Wycombe Demolition v Topevent Limited [2015] EWHC 2692
Judgment date: 31 July 2015
- The defendant employer resisted the contractor’s claim for summary judgment for three reasons and challenged the decision made by the adjudicator.
- Both elements of the payment said to be due from the employer to the contractor were different components of the same dispute.
- The argument that failure on the part of the adjudicator to attend a site visit or meeting was a material breach of natural justice was “hopeless”. It is up to the adjudicator to decide what he or she needs in order to reach the decision. In this case, the adjudicator did precisely that and explained why a site visit/meeting was not a proportionate use of his time and therefore the costs of the adjudication.
- An adjudicator has to do his best with the material with which he is provided. He has considerable scope to look at that material and reach his own conclusions. He is not bound to accept either figure advanced by the parties.
Technology and Construction Court, Mr Justice Coulson
Background
Topevent Limited (Topevent) engaged Wycombe Demolition Limited (“Wycombe”) to carry out certain demolition works at a site in High Wycombe, Buckinghamshire.
It was common ground between the parties that there was a construction contract between them but there was a dispute as to when that contract was made and as to its relevant terms.
Issues arose between the parties. Wycombe had raised invoices but Topevent did not make payment as it was concerned about incomplete works. Therefore Wycome referred the dispute to adjudication on 26 February 2015 (the dispute under the contract having crystallised towards the end of 2014).
In the contractor’s Notice of Adjudication, under the heading “The Redress Sought”, Wycombe gave specific figures for various elements of the claim totalling £137,252.93. The Notice claimed (in the alternative) “in each case such other … amounts … as the Adjudicator shall determine”. In its Response to the Referral, Topevent made a counterclaim for £180,000; this figure represented the value of the works which the employer claimed were outstanding.
In his decision (dated 22 April 2015), the Adjudicator concluded that the sum of £113,666.63 (together with interest and his fees and expenses) was due from the employer. Topevent challenged the Adjudicator’s decision and resisted Wycombe’s claim for summary judgment for three reasons noted below.

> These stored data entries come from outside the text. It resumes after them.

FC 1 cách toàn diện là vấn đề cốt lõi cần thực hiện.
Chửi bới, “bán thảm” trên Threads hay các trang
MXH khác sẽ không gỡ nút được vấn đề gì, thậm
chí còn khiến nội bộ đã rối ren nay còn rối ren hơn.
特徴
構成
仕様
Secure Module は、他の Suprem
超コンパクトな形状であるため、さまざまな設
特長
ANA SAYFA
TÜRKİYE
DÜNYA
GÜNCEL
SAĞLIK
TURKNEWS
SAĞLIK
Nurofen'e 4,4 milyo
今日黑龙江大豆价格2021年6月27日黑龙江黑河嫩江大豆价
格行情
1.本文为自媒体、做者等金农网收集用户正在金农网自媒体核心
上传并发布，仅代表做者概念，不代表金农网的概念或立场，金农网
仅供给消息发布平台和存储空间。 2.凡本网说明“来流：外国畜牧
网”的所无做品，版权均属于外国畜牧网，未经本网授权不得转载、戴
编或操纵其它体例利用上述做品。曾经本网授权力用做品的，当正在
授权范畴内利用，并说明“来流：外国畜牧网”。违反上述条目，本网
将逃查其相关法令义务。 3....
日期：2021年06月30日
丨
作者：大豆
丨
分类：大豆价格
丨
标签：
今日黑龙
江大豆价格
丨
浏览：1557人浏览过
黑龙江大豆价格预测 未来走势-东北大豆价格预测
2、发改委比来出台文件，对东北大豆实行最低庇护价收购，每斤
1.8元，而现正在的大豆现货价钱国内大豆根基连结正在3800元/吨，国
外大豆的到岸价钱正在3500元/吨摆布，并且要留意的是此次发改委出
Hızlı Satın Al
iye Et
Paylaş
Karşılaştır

This led to the present case coming before the Court.
Issues
The court was asked to decide:
- Whether the Adjudicator lacked jurisdiction for determining multiple disputes. The employer complained that the Adjudicator had no jurisdiction because more than one dispute was referred to him. Therefore, the Adjudicator was addressing both the issue of valuation and the separate issues of the termination/cessation of works on site – two separate disputes.

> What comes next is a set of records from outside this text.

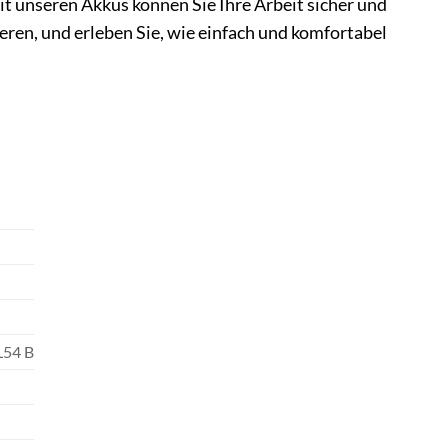
t unseren Akkus können Sie Ihre Arbeit sicher und
ieren, und erleben Sie, wie einfach und komfortabel
L54 B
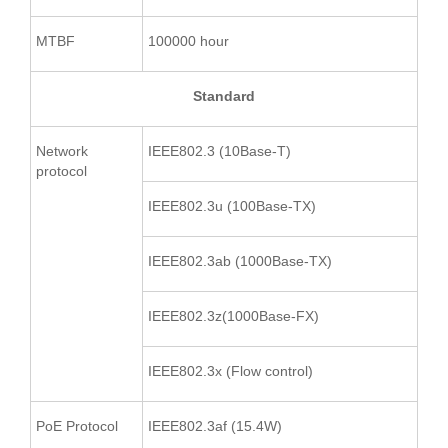
MTBF
100000 hour
Standard
Network
IEEE802.3 (10Base-T)
protocol
IEEE802.3u (100Base-TX)
IEEE802.3ab (1000Base-TX)
IEEE802.3z(1000Base-FX)
IEEE802.3x (Flow control)
PoE Protocol
IEEE802.3af (15.4W)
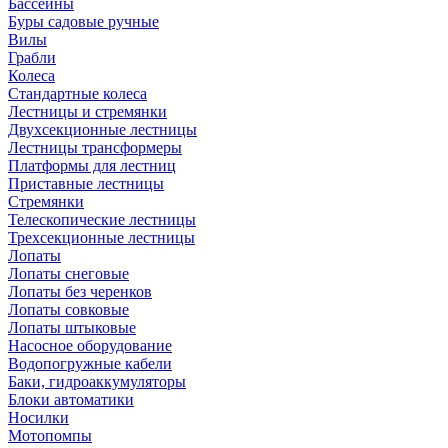
Бассейны
Буры садовые ручные
Вилы
Грабли
Колеса
Стандартные колеса
Лестницы и стремянки
Двухсекционные лестницы
Лестницы трансформеры
Платформы для лестниц
Приставные лестницы
Стремянки
Телескопические лестницы
Трехсекционные лестницы
Лопаты
Лопаты снеговые
Лопаты без черенков
Лопаты совковые
Лопаты штыковые
Насосное оборудование
Водопогружные кабели
Баки, гидроаккумуляторы
Блоки автоматики
Носилки
Мотопомпы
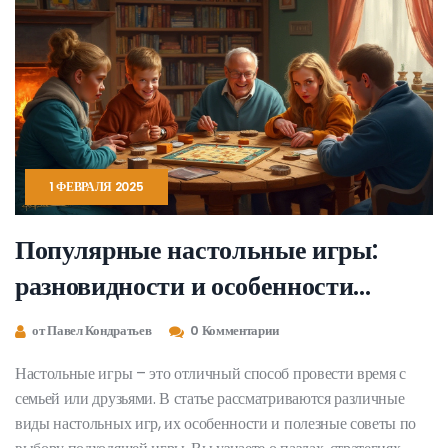
1 ФЕВРАЛЯ 2025
Популярные настольные игры:
разновидности и особенности
выбора
от Павел Кондратьев
0 Комментарии
Настольные игры – это отличный способ провести время с
семьей или друзьями. В статье рассматриваются различные
виды настольных игр, их особенности и полезные советы по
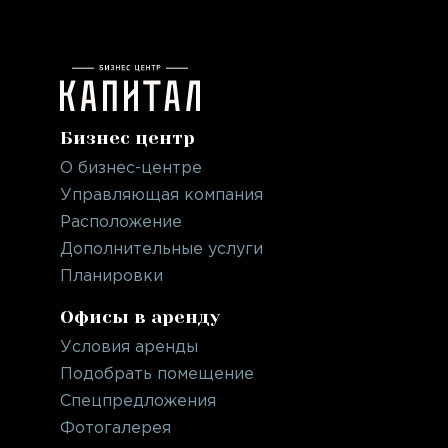
Бизнес центр
О бизнес-центре
Управляющая компания
Расположение
Дополнительные услуги
Планировки
Офисы в аренду
Условия аренды
Подобрать помещение
Спецпредложения
Фотогалерея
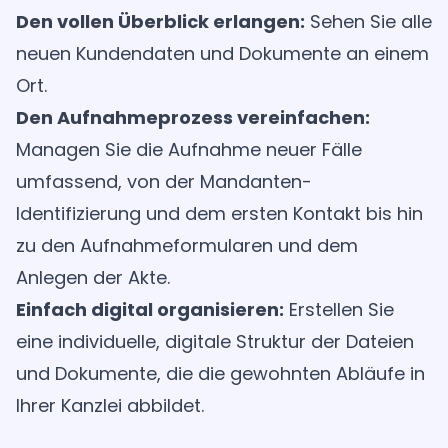
Den vollen Überblick erlangen:
Sehen Sie alle
neuen Kundendaten und Dokumente an einem
Ort.
Den Aufnahmeprozess vereinfachen:
Managen Sie die Aufnahme neuer Fälle
umfassend, von der Mandanten-
Identifizierung und dem ersten Kontakt bis hin
zu den Aufnahmeformularen und dem
Anlegen der Akte.
Einfach digital organisieren:
Erstellen Sie
eine individuelle, digitale Struktur der Dateien
und Dokumente, die die gewohnten Abläufe in
Ihrer Kanzlei abbildet.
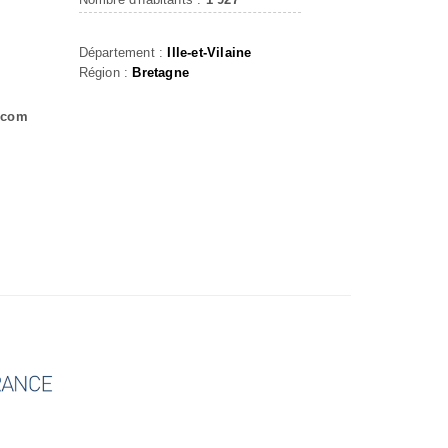
Département :
Ille-et-Vilaine
Région :
Bretagne
.com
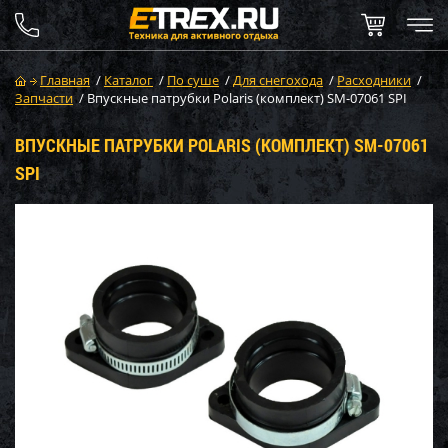
Главная
/
Каталог
/
По суше
/
Для снегохода
/
Расходники
/
Запчасти
/
Впускные патрубки Polaris (комплект) SM-07061 SPI
ВПУСКНЫЕ ПАТРУБКИ POLARIS (КОМПЛЕКТ) SM-07061
SPI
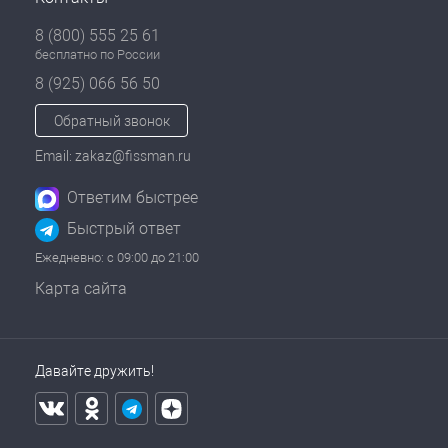
8 (800) 555 25 61
бесплатно по России
8 (925) 066 56 50
Обратный звонок
Email: zakaz@fissman.ru
Ответим быстрее
Быстрый ответ
Ежедневно: с 09:00 до 21:00
Карта сайта
Давайте дружить!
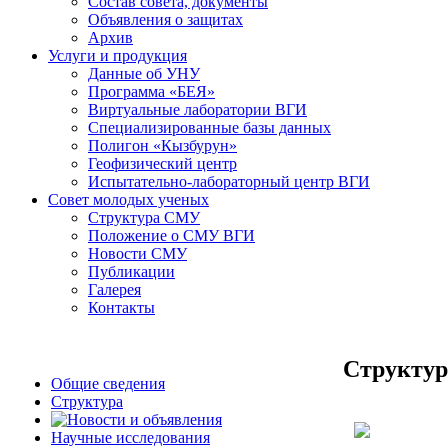
Состав совета, документы
Объявления о защитах
Архив
Услуги и продукция
Данные об УНУ
Программа «БЕЯ»
Виртуальные лаборатории ВГИ
Специализированные базы данных
Полигон «Кызбурун»
Геофизический центр
Испытательно-лабораторный центр ВГИ
Совет молодых ученых
Структура СМУ
Положение о СМУ ВГИ
Новости СМУ
Публикации
Галерея
Контакты
Структу
Общие сведения
Структура
Научные исследования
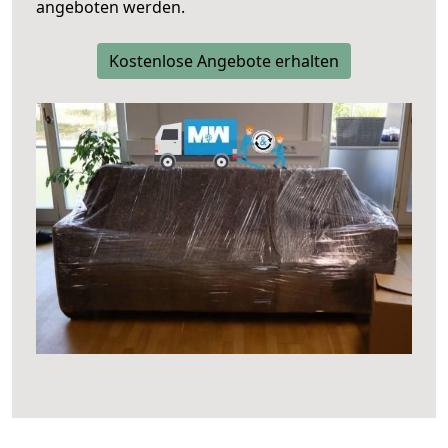
angeboten werden.
Kostenlose Angebote erhalten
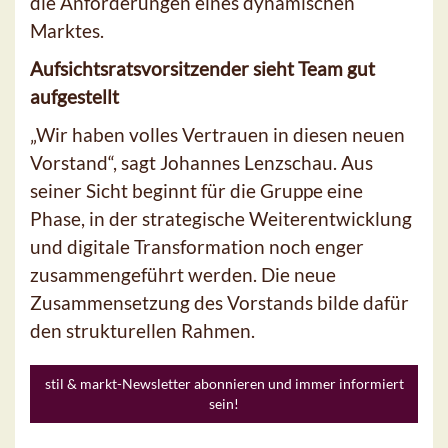
die Anforderungen eines dynamischen
Marktes.
Aufsichtsratsvorsitzender sieht Team gut
aufgestellt
„Wir haben volles Vertrauen in diesen neuen
Vorstand“, sagt Johannes Lenzschau. Aus
seiner Sicht beginnt für die Gruppe eine
Phase, in der strategische Weiterentwicklung
und digitale Transformation noch enger
zusammengeführt werden. Die neue
Zusammensetzung des Vorstands bilde dafür
den strukturellen Rahmen.
stil & markt-Newsletter abonnieren und immer informiert
sein!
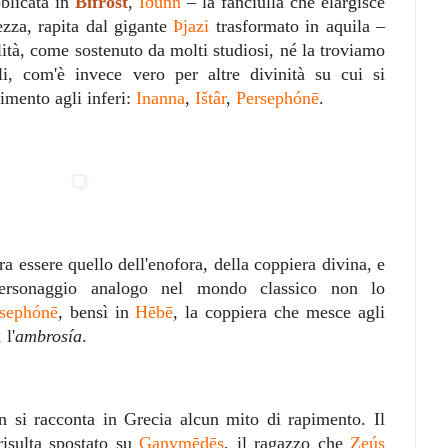
bblicata in
Bifröst
,
Iðunn
– la fanciulla che elargisce
ezza, rapita dal gigante
Þjazi
trasformato in aquila –
lità, come sostenuto da molti studiosi, né la troviamo
li, com'è invece vero per altre divinità su cui si
imento agli inferi:
Inanna
,
Ištâr
,
Persephónē
.
ra essere quello dell'enofora, della coppiera divina, e
ersonaggio analogo nel mondo classico non lo
sephónē
, bensì in
Hēbē
, la coppiera che mesce agli
 l'
ambrosía
.
on si racconta in Grecia alcun mito di rapimento. Il
risulta spostato su
Ganymēdēs
, il ragazzo che
Zeús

- Whether failure on the part of the Adjudicator to attend a site visit/meeting constituted a material breach of the rules of natural justice.
- Whether there was a breach of natural justice in the Adjudicator’s decision on valuation, said to be on a basis that had not been advanced by either party.
Decision
The Court held:
- The Notice of Adjudication made plain that the dispute between the parties concerned the outstanding payment due to Wycombe following cessation of works on site. This payment was made up of a number of elements, including both the value of variations and the financial consequences of termination and demobilisation. Both elements of the payment were part of the same dispute; they were simply different components of the total sum in dispute. Accordingly, the first jurisdictional challenge failed. [Paragraph 12]

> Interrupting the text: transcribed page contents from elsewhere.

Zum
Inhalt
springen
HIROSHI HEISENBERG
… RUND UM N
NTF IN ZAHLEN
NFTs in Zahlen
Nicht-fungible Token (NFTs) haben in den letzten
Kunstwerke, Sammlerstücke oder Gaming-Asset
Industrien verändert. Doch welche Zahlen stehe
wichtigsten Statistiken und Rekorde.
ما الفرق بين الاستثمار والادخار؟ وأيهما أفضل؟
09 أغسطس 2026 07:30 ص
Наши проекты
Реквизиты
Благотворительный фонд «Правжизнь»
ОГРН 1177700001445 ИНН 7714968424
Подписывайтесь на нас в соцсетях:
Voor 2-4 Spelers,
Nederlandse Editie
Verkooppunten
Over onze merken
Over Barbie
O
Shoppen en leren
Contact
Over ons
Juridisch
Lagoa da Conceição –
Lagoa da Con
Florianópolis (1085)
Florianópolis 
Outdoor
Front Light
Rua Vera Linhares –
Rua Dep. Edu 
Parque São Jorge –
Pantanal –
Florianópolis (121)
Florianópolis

- The argument that failure on the part of the Adjudicator to attend a site visit or meeting was a material breach of natural justice was “hopeless”. The adjudicator is uniquely responsible for the organisation of an adjudication, the procedure and process to be adopted and the steps required before the decision is issued to the parties. They are to decide what they require in order to reach their decision. In this case, the Adjudicator did that and carefully explained why a site visit/meeting was not a proportionate use of his time and therefore the costs of the adjudication. There is plentiful authority for the proposition that an adjudicator is not generally obliged to arrange or attend any sort of meeting: ROK Building Ltd v Celtic Composting Systems Ltd No 2 [2010] EWHC 66 (TCC). [Paragraph 23]
- The final challenge raised by Topevent was its best argument – that the Adjudicator failed to decide the valuation dispute on the basis of the parties' respective submissions, and instead decided it on a basis on which the parties had not had an opportunity to address him (constituting another material breach of natural justice). The Court, however, decided that this argument should not succeed. The adjudicator carefully considered the submissions of both parties and then provided his own valuations based on those submissions.
- “An adjudicator has to do his best with the material with which he is provided. He has considerable latitude to reach his own conclusions based on that material, and he is certainly not bound to accept either one or other of the figures advanced by the parties. ”. [Paragraph 30]
- The employer’s counterclaim was rejected: “It is axiomatic that a defending party cannot seek to prevent enforcement of an adjudicator’s Decision by reference to a counterclaim that the adjudicator has himself considered and rejected.” [Paragraph 35]
- The Court granted summary judgment in favour of Wycombe, together with interest and costs.